El debate en torno a la pertinencia de enseñar Gramática en las aulas no es algo nuevo. Durante diferentes momentos de la historia se ha planteado su estudio desde enfoques dispares, hasta llegar a lo que hoy parece ser una visión comunicativa de la Gramática; es decir, una búsqueda del aprendizaje de la misma con fines comunicativos concretos. No obstante, los nuevos enfoques pedagógicos se encuentran encaminados a la búsqueda de un sentido práctico de todo aprendizaje, lo que empuja cada vez más a los márgenes a la Gramática. Pero, en una sociedad donde el conocimiento humanístico es subestimado en favor de los conceptos más mecánicos, ¿no deberíamos ser los propios humanistas los encargados de defender nuestra herramienta de estudio y fomentar un interés por ella en lugar de cuestionar constantemente su necesidad para un alumno de la ESO o Bachillerato?

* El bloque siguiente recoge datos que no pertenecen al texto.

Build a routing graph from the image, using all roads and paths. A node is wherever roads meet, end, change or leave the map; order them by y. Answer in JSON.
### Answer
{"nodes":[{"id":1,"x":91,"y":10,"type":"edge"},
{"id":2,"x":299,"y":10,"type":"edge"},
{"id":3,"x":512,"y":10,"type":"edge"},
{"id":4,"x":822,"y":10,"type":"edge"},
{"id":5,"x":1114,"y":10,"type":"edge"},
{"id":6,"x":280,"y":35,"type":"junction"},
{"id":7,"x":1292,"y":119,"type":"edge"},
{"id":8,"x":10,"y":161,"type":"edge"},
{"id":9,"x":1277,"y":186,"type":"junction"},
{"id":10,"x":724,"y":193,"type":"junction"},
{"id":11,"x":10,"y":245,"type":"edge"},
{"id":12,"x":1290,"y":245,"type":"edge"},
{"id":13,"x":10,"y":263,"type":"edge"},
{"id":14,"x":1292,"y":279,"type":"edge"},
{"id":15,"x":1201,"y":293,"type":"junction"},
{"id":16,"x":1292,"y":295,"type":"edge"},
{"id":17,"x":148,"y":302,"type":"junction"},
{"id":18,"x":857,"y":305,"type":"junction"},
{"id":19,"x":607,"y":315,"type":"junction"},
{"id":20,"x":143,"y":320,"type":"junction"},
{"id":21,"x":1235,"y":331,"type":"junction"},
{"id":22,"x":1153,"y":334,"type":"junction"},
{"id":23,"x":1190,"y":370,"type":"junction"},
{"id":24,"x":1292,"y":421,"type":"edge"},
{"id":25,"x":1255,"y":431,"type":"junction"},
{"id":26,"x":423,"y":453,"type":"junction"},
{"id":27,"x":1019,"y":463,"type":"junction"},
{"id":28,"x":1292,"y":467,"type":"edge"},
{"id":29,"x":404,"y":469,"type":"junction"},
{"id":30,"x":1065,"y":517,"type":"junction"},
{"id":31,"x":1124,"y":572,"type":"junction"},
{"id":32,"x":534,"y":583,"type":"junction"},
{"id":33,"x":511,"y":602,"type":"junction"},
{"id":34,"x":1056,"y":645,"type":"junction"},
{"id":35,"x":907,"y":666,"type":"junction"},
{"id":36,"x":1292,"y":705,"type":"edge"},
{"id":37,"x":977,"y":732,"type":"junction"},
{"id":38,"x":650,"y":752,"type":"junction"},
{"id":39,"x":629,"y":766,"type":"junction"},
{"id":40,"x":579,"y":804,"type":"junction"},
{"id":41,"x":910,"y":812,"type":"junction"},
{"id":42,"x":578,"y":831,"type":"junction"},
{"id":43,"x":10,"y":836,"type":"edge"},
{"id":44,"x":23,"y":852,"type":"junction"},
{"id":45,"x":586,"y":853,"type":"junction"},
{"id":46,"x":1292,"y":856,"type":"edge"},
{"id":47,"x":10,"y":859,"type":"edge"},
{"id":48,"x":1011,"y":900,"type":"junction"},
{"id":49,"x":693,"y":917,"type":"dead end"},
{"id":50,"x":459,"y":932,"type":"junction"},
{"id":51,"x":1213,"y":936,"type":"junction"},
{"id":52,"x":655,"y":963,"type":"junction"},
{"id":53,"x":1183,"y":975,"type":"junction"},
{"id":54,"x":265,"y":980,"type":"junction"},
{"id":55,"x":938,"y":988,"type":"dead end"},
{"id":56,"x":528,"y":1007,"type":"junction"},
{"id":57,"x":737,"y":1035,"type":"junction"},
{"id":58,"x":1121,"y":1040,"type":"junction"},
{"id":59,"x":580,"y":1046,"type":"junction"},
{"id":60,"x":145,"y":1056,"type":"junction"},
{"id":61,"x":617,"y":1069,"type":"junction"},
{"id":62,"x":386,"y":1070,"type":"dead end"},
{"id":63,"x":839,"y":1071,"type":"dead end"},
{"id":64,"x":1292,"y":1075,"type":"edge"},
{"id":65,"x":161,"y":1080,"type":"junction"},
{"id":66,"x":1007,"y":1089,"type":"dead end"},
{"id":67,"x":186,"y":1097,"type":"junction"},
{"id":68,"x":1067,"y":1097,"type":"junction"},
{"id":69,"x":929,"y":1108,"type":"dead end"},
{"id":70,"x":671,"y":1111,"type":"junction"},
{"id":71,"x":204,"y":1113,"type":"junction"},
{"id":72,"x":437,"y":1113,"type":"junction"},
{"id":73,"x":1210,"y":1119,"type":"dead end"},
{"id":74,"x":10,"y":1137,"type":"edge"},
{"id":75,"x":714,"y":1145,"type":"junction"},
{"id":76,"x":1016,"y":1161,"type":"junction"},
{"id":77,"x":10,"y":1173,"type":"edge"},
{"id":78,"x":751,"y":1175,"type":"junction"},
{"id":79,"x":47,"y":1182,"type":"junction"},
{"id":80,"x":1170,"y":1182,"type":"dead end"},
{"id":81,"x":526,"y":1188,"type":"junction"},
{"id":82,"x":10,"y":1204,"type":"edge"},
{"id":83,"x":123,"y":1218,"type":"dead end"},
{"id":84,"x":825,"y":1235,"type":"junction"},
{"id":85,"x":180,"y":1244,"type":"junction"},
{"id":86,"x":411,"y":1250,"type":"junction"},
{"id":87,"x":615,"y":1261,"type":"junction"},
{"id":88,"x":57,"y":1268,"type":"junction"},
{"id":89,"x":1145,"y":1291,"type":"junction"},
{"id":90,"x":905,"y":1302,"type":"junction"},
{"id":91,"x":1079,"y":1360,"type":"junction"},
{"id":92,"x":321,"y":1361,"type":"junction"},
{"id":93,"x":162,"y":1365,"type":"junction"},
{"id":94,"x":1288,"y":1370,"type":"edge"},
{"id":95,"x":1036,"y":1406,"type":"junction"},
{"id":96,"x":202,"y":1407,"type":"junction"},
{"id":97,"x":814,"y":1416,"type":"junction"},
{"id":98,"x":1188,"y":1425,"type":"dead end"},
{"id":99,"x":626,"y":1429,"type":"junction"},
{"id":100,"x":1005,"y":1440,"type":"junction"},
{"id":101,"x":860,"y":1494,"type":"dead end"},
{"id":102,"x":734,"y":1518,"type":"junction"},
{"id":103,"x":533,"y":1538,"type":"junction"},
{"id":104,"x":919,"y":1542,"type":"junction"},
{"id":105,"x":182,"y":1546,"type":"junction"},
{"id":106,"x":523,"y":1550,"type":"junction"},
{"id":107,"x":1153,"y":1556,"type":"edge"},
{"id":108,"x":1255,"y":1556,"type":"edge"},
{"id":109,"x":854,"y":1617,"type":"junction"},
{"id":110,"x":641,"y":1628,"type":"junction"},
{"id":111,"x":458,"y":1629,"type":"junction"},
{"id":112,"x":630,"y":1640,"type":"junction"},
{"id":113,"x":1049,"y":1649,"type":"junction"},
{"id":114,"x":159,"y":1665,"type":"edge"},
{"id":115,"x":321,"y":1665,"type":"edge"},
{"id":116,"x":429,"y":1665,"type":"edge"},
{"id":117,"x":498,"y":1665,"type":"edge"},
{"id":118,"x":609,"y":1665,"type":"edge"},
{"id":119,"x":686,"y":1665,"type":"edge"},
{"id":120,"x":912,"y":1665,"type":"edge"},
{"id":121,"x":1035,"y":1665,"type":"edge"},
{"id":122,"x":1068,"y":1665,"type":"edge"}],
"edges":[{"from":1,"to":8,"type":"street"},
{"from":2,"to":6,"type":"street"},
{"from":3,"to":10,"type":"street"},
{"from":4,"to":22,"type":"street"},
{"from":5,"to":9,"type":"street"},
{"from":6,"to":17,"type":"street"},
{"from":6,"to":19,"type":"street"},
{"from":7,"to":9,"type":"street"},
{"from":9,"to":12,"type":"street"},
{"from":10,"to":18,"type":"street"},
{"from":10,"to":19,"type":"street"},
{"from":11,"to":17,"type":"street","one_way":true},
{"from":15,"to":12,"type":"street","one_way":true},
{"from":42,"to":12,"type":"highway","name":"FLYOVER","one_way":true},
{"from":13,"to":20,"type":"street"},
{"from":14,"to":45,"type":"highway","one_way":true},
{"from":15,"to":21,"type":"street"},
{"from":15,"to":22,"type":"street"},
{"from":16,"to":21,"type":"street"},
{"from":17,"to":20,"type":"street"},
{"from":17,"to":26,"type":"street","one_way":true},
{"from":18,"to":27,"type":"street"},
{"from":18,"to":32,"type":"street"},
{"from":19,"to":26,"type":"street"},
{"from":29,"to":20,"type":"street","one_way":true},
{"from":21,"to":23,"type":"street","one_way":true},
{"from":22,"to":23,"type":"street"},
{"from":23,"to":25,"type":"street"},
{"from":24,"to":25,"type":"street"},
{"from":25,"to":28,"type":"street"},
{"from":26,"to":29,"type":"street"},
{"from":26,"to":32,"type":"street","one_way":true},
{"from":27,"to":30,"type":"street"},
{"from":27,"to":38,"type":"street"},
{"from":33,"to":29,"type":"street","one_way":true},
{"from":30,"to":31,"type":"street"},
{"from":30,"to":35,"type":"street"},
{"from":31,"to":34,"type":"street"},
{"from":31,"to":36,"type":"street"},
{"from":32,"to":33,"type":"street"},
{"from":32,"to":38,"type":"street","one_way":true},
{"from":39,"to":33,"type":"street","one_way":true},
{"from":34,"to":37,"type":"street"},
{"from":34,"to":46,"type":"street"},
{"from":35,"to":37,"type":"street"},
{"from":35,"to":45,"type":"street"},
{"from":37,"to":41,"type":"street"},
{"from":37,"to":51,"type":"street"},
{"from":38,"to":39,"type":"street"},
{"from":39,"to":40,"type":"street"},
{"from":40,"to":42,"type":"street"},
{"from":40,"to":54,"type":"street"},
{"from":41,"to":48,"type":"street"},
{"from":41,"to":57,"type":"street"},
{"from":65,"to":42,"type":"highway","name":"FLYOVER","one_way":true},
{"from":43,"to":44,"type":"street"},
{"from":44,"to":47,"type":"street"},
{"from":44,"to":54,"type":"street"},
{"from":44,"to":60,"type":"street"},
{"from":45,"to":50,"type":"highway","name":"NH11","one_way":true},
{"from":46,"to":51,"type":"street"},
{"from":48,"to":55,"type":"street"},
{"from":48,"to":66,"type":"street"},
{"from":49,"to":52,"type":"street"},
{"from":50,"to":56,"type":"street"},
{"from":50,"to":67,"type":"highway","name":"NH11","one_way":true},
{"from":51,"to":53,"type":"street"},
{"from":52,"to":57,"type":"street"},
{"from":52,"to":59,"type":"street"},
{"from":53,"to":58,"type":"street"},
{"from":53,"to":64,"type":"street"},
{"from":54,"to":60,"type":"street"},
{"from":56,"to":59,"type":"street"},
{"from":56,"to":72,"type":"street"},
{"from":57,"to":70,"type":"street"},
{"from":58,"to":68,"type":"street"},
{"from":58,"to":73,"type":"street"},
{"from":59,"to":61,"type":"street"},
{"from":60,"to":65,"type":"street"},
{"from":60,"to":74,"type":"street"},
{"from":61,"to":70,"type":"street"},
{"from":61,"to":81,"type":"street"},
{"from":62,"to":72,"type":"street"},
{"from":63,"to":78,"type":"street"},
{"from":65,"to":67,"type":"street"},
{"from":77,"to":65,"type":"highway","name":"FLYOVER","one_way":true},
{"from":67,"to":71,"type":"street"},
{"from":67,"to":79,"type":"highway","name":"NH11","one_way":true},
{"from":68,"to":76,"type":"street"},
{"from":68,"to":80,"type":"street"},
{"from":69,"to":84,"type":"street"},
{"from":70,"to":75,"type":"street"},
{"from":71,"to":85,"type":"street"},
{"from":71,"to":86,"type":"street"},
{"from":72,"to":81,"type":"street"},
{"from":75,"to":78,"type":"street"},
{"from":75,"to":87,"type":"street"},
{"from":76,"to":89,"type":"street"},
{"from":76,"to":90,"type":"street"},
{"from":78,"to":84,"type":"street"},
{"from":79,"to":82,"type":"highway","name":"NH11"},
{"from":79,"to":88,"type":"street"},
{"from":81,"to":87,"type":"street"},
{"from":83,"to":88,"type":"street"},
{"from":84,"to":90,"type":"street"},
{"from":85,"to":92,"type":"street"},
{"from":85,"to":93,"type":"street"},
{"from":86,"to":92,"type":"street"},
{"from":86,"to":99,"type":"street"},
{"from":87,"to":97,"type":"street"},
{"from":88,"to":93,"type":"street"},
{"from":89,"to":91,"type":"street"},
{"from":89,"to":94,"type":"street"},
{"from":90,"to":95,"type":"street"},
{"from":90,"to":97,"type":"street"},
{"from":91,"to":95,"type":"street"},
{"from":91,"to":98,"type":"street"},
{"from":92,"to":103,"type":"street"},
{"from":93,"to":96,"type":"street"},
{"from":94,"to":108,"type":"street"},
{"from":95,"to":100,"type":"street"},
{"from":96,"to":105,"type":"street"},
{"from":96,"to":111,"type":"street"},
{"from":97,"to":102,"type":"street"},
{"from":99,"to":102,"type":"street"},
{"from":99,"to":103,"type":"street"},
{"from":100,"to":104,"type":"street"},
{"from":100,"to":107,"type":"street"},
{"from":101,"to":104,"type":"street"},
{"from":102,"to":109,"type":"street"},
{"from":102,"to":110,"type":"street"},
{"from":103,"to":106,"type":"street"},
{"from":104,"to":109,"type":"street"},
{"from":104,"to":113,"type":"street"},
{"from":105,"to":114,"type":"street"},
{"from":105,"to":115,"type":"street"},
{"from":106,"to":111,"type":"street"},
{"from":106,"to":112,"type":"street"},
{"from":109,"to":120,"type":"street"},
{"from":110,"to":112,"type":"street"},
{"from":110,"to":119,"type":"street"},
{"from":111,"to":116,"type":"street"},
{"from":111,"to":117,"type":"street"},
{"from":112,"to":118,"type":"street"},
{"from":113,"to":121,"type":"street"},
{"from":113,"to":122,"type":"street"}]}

Cuando hablamos de otro tipo de conocimientos no hay un cuestionamiento tan feroz acerca de la utilidad del propio aprendizaje. Por ejemplo, desde pequeños estudiamos lo que es el ciclo del agua o la fotosíntesis y se reflexiona sobre estos procesos, pero, si nos ponemos en una visión práctica del aprendizaje, ¿sirve para algo conocer estos procesos?, ¿tienen una aplicación práctica para el alumnado de secundaria?, ¿lloverá más u obtendremos más oxígeno si aprendemos el lenguaje científico de estos procesos? Todas estas cuestiones también podrían responderse bajo en tópico de "¿Y esto para qué sirve?, ¿para qué aprenderlo si no lo voy a utilizar?". Sin embargo parece que el lema de la no utilidad solo se aplica cuando hablamos de Gramática.

Y entonces yo me planteo, ¿todo aprendizaje debe ser útil?, ¿solo debemos aprender conceptos aplicables?, ¿la Gramática por sí misma no tiene valor? Sin entrar en los beneficios que algunos lingüistas encuentran al aprendizaje de esta destreza (como una mejora del pensamiento abstracto o la ayuda en el aprendizaje de otras lenguas), creo que no es una pérdida de tiempo el estudio del metalenguaje en las aulas con un enfoque hacia la reflexión lingüística; otra cuestión es si la manera que hemos utilizado para aplicarla hasta ahora es la más pertinente para una clase de secundaria. 

Fuente: @profeDonPardino (Twitter)

Por lo tanto, opino que no deberíamos olvidarnos de la Gramática en el aula. A pesar de que para un hablante nativo puede parecer algo intuitivo, la reflexión lingüística ayudará a fomentar el pensamiento crítico del alumnado sobre su propia realidad; a veces, se nos olvida pararnos a pensar para saber lo que estamos diciendo. Por lo tanto, defiendo el estudios de los conceptos metalingüísticos básicos para la creación de una base teórica sobre la que sustentar la reflexión lingüística. No obstante, la creación de una Gramática Pedagógica o Didáctica podría ser el comienzo de una visión de los conceptos más cercanos a la realidad del alumno.

Es por ello que creo que la Gramática sí debería ser un instrumento para el desempeño de las destrezas comunicativas, pero no solo eso. Con todo, ¿se pueden enseñar las distintas destrezas sin tener en cuenta a la Gramática?, ¿la Gramática no está integrada en nuestro discurso? La enseñanza de la misma de manera integrada en los textos literarios, como defiende Landero, puede ser de ayuda para un aprendizaje más involuntario. Asimismo, no deberíamos sacrificar la reflexión lingüística de nuestra propia lengua por una búsqueda única de los conceptos aplicables.